EXERCISE GOAL - Reproduce the records below, replacing "collection date" with "date collected" and leaving everything else unchanged. Omit the pictures.
□ □ □
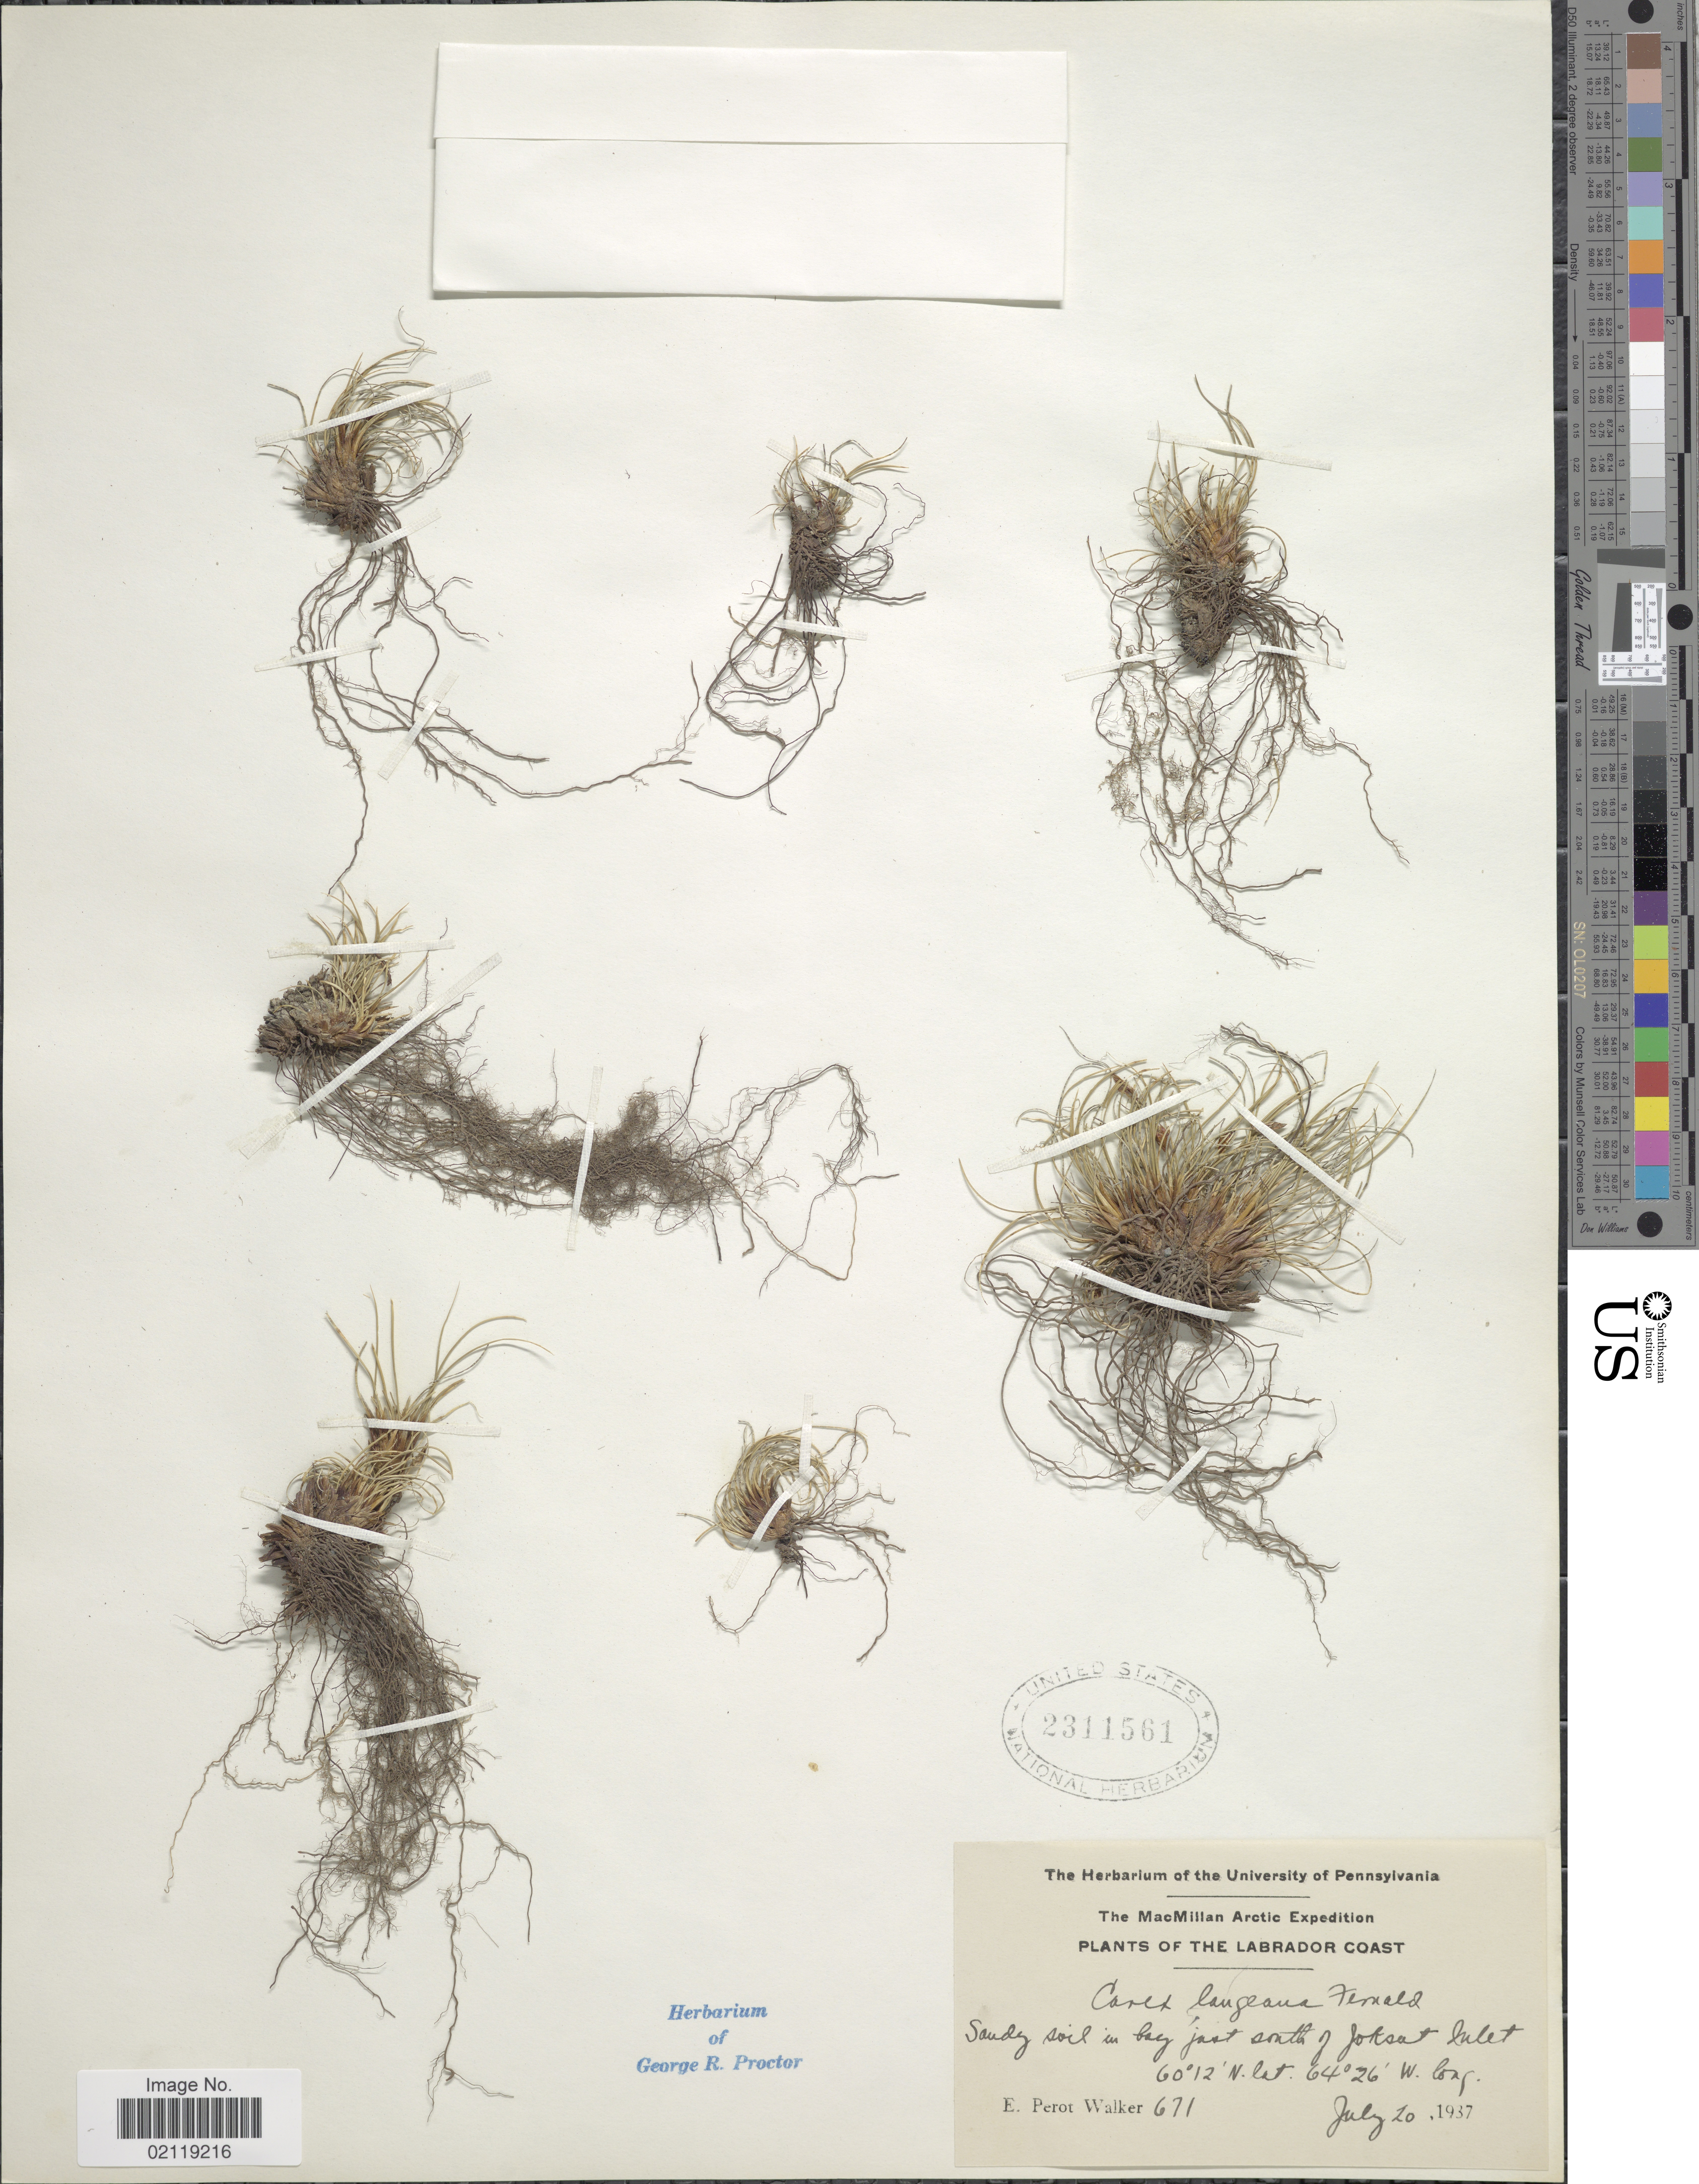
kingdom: Plantae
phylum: Tracheophyta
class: Liliopsida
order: Poales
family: Cyperaceae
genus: Carex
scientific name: Carex x langeana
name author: Fernald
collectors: E. P. Walker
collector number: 671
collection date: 1937-07-20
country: Canada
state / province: Newfoundland and Labrador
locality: Arctic. The Labrador Coast. Sandy soil in bay just south of Joksut Inlet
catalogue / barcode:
□ □ □
RESPONSE -
kingdom: Plantae
phylum: Tracheophyta
class: Liliopsida
order: Poales
family: Cyperaceae
genus: Carex
scientific name: Carex x langeana
name author: Fernald
collectors: E. P. Walker
collector number: 671
date collected: 1937-07-20
country: Canada
state / province: Newfoundland and Labrador
locality: Arctic. The Labrador Coast. Sandy soil in bay just south of Joksut Inlet
catalogue / barcode:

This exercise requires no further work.